The study investigates the co-effects of cadmium (Cd²⁺) and iron oxide nanoparticles (Fe₂O₃) on plasmid-mediated conjugative transfer of antibiotic resistance genes (ARGs). Specifically, it explores how the combination of these environmental pollutants influences the horizontal gene transfer (HGT) process in microbial communities. The research uses the RP4 plasmid, known for facilitating the transfer of ARGs, to track how Cd²⁺ and Fe₂O₃ nanoparticles impact bacterial gene exchange and the subsequent spread of resistance traits, which can contribute to antimicrobial resistance.

Who was studied?

The study focused on bacterial strains from a water microbial community, using Pseudomonas putida KT2442 as the donor strain, which carries the RP4 plasmid. The recipient microbes were obtained from brackish water environments, providing a natural setting for studying gene transfer. The investigation centers on gram-negative bacteria, including human pathogens like Escherichia hermannii, Shigella boydii, and Klebsiella pneumoniae. These bacteria were subjected to various concentrations of Cd²⁺ and Fe₂O₃ nanoparticles to observe the effects on plasmid conjugation, with a particular focus on human pathogens that pose significant risks to public health.

Most important findings

The study found that the simultaneous exposure to Cd²⁺ and high concentrations of Fe₂O₃ nanoparticles significantly increased the conjugative transfer frequency of the RP4 plasmid compared to individual exposures.
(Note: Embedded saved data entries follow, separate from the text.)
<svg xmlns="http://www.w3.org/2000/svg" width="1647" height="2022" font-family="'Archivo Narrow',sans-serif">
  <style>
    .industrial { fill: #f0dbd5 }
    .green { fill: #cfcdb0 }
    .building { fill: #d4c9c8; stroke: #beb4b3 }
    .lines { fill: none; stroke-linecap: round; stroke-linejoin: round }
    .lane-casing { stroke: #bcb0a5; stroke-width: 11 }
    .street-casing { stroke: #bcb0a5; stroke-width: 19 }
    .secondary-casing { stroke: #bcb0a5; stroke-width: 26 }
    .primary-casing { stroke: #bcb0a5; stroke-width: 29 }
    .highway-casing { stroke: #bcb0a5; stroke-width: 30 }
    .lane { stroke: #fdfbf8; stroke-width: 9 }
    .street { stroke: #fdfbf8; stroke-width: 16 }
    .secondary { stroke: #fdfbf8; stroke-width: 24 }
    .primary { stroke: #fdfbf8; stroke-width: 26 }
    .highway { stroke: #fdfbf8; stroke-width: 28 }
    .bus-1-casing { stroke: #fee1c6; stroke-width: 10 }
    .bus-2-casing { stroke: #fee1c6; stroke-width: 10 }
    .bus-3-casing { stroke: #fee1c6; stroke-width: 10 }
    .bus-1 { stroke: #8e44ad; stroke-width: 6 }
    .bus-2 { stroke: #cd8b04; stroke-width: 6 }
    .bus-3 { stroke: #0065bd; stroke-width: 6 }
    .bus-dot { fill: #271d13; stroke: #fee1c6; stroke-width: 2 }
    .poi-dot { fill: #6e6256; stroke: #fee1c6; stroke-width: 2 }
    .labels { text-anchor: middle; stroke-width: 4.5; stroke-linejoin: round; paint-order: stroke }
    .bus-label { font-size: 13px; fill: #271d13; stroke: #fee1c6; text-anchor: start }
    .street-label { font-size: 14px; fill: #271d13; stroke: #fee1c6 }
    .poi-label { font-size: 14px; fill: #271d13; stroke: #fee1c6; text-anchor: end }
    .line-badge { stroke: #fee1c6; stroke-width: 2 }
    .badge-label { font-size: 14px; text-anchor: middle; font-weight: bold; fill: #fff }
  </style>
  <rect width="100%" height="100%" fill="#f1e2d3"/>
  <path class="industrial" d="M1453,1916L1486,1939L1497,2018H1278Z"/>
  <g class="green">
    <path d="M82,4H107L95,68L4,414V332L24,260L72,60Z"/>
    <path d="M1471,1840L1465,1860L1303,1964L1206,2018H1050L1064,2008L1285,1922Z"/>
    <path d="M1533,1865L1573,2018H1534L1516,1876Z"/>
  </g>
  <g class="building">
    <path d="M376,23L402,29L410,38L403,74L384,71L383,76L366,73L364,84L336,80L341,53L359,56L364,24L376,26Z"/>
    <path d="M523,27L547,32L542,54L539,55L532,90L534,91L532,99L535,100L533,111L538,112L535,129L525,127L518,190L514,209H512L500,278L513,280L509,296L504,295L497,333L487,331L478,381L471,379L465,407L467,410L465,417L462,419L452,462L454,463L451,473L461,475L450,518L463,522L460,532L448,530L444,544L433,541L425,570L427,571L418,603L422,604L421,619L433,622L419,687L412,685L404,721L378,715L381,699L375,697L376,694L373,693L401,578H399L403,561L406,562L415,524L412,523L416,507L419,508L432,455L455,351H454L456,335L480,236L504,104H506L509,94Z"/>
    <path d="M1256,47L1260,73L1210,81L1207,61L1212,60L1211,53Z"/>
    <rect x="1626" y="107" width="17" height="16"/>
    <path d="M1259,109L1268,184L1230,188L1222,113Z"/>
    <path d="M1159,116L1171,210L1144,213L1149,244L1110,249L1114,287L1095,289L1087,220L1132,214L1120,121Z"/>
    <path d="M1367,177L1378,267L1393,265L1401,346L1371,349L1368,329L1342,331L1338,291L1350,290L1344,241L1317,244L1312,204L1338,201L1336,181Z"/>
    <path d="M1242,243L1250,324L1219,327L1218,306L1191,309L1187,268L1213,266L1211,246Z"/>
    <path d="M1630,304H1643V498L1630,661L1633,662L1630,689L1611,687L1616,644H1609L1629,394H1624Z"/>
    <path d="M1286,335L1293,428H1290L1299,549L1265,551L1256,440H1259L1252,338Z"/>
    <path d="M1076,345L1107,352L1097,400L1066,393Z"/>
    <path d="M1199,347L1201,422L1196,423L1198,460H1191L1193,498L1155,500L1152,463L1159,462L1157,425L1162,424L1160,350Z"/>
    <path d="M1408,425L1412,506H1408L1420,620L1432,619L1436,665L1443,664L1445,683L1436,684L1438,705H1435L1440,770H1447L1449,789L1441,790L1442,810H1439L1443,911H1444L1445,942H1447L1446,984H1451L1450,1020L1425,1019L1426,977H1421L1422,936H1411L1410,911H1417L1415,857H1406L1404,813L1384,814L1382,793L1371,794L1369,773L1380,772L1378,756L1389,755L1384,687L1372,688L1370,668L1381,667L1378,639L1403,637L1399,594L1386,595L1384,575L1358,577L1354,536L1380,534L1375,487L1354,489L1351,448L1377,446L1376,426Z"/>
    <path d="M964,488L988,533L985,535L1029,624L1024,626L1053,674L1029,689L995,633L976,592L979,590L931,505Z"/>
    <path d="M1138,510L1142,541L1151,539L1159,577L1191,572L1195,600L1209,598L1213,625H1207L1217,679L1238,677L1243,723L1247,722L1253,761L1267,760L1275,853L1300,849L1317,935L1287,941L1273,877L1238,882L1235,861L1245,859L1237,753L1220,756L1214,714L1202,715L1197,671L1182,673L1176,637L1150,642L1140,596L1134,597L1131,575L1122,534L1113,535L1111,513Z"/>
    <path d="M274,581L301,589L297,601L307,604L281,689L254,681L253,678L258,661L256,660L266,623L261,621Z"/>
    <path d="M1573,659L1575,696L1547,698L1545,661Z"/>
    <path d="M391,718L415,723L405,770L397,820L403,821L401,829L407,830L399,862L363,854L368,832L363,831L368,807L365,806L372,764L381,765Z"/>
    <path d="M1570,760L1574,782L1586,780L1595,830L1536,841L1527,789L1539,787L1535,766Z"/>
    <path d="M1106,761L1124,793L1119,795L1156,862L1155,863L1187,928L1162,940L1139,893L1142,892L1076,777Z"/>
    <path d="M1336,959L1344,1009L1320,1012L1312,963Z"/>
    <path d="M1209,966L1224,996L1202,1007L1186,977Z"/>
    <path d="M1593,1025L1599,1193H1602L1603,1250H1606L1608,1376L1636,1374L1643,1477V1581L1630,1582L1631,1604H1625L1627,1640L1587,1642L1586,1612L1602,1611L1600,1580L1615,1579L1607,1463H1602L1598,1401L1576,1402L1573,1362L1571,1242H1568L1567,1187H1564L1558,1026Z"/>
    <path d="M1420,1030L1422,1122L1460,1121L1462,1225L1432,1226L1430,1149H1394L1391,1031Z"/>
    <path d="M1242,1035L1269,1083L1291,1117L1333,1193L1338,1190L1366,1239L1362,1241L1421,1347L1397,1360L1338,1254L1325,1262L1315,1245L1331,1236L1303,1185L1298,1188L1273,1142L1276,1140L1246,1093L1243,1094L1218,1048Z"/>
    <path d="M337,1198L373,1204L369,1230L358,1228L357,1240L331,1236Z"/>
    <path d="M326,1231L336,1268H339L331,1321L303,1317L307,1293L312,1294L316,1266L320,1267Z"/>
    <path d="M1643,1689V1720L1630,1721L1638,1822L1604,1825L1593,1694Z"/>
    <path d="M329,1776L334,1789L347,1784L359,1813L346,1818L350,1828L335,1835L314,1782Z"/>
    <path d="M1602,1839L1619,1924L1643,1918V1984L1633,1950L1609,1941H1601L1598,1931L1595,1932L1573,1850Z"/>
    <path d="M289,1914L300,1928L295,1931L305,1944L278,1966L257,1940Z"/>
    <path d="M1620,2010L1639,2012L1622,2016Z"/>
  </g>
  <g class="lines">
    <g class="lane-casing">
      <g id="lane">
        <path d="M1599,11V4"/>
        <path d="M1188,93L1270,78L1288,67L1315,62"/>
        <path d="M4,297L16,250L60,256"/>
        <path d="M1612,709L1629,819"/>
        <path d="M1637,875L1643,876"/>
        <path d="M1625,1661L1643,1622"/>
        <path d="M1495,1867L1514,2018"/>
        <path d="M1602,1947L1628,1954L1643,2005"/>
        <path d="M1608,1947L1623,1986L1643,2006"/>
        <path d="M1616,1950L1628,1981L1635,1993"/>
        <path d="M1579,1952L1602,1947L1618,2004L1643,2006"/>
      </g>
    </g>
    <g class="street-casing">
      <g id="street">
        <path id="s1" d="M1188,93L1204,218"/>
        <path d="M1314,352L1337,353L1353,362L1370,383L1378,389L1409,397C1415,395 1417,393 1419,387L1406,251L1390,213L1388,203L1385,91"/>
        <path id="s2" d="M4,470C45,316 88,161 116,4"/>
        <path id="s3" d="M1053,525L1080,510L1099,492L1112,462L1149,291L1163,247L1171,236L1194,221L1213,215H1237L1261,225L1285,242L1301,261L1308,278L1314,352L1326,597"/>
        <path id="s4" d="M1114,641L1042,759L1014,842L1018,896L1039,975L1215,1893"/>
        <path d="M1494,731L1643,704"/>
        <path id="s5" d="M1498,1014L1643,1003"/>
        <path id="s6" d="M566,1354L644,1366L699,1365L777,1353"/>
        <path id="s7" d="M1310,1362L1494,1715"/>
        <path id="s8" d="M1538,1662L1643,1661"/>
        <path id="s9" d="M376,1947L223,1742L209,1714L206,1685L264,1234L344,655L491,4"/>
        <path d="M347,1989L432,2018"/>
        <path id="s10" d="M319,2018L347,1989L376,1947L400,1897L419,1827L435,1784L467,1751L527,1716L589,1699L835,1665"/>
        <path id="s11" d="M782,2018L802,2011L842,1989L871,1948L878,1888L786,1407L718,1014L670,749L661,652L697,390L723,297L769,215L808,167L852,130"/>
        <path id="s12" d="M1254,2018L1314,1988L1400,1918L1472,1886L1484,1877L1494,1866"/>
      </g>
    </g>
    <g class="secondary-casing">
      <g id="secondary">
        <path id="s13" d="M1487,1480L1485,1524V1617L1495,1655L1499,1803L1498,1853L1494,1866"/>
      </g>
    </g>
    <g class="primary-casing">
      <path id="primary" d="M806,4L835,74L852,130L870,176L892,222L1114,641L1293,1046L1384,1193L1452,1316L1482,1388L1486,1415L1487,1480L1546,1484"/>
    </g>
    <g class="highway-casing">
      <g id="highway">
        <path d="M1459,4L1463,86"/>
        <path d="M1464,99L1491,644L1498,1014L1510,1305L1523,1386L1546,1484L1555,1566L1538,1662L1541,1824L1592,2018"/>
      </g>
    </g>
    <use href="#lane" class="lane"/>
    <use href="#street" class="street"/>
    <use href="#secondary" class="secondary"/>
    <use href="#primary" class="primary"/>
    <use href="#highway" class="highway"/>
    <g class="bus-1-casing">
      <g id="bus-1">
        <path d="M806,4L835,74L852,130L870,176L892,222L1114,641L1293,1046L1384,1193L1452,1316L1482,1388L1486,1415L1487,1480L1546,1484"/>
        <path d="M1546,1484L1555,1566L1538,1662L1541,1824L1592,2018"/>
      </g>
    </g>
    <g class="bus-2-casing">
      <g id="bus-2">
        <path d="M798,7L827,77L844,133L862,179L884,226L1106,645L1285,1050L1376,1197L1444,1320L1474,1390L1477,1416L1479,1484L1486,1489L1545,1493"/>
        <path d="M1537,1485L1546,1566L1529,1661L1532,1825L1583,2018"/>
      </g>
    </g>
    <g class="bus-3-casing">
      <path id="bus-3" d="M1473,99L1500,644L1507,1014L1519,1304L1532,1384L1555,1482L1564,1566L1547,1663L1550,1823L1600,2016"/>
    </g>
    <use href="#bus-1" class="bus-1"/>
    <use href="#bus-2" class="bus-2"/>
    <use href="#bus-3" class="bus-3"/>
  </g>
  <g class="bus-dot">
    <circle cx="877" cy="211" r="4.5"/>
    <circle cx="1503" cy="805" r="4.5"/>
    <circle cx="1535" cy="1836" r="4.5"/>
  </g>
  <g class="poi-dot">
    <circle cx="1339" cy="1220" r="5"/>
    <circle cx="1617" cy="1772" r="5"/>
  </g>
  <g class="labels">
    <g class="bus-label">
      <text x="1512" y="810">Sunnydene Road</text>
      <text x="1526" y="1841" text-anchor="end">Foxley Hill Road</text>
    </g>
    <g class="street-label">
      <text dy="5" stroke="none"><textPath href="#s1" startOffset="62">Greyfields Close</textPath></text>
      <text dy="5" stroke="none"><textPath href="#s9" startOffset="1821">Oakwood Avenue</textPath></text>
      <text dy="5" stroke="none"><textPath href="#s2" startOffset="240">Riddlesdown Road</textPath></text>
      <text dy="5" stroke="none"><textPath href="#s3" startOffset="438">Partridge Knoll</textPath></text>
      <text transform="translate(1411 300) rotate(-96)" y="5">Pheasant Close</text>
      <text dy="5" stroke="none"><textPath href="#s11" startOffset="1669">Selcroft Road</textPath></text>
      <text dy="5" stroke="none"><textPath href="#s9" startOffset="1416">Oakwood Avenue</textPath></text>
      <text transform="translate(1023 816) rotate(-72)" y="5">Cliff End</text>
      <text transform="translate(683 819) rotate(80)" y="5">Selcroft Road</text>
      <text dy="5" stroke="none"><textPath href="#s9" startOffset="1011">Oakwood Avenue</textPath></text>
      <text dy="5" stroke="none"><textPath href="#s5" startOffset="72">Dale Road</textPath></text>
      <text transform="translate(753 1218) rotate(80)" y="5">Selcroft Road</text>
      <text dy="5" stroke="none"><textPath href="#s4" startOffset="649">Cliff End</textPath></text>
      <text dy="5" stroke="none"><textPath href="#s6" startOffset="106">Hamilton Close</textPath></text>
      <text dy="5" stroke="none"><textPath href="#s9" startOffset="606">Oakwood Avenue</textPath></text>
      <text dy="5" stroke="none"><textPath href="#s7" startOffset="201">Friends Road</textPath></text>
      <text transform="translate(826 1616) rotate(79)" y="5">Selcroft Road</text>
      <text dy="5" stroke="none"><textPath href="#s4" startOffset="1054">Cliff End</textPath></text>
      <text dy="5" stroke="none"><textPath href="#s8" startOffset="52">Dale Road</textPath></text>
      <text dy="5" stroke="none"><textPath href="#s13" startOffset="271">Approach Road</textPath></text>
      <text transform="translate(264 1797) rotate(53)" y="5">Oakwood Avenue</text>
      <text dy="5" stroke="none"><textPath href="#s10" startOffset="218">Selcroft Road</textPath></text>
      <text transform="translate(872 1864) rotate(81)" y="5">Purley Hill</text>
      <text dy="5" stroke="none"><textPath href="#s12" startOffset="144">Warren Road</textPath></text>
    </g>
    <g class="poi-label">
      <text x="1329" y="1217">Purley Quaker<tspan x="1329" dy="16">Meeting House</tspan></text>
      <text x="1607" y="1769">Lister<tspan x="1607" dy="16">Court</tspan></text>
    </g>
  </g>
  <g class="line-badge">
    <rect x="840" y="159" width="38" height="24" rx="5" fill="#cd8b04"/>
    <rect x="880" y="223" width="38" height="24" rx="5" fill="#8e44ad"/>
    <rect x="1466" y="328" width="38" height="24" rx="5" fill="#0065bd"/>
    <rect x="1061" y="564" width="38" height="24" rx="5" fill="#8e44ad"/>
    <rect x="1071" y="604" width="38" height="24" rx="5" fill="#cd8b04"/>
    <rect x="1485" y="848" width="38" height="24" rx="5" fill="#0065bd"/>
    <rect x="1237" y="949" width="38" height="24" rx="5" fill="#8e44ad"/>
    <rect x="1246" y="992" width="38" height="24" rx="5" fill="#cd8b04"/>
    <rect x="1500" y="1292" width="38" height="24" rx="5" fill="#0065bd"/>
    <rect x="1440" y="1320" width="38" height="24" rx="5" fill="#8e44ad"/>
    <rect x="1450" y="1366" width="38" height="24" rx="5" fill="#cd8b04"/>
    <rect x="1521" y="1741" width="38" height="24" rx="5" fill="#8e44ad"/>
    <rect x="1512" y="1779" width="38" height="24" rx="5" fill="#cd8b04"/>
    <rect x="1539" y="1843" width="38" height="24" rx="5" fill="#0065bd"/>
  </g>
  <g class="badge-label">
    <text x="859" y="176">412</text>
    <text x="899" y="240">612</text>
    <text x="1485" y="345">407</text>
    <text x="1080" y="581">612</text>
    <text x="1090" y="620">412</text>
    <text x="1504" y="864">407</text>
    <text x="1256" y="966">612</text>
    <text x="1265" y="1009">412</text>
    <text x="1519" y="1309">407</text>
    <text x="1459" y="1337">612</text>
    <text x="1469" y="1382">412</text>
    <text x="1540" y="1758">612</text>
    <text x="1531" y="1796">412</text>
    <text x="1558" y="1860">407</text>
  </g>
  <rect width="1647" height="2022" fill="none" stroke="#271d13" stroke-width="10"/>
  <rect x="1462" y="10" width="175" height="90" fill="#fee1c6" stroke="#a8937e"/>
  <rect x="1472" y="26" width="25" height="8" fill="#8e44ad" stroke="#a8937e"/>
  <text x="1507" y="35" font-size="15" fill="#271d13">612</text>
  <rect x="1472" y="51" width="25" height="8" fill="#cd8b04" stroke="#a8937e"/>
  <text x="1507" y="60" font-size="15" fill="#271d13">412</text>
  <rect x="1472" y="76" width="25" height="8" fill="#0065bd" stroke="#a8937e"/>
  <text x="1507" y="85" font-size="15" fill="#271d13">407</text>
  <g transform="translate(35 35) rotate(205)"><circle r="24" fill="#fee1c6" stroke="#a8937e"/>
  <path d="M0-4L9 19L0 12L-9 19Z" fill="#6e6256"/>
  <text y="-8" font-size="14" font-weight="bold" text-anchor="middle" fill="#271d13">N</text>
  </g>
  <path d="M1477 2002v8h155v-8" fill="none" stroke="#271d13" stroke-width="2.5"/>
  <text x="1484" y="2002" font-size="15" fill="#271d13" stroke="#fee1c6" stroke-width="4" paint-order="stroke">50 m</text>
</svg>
The highest transfer frequencies were observed when both pollutants were present, particularly with nano Fe₂O₃ at concentrations of 10 mg/L and 100 mg/L. Interestingly, the majority of the transconjugants identified were human pathogens, which emphasizes the potential public health implications of the findings. Mechanistically, the increased plasmid transfer was linked to enhanced cell membrane permeability, elevated antioxidant enzyme activities, and upregulated gene expression of conjugation-related genes (trbBp and trfAp). This suggests that the co-exposure to Cd²⁺ and nano Fe₂O₃ altered bacterial cell function, making it easier for plasmids to transfer between bacteria.

Key implications

This study highlights the potential risks posed by the combination of heavy metals and nanomaterials in the environment. The co-effect of Cd²⁺ and Fe₂O₃ nanoparticles can accelerate the spread of antibiotic resistance through enhanced horizontal gene transfer, especially in environments where human pathogens are prevalent. The findings stress the need for careful management of both heavy metal pollution and nanoparticle use, as they can inadvertently promote the dissemination of resistance genes, exacerbating the global challenge of antimicrobial resistance. Further studies are needed to understand the long-term ecological and public health impacts of these interactions and to develop strategies to mitigate the risks.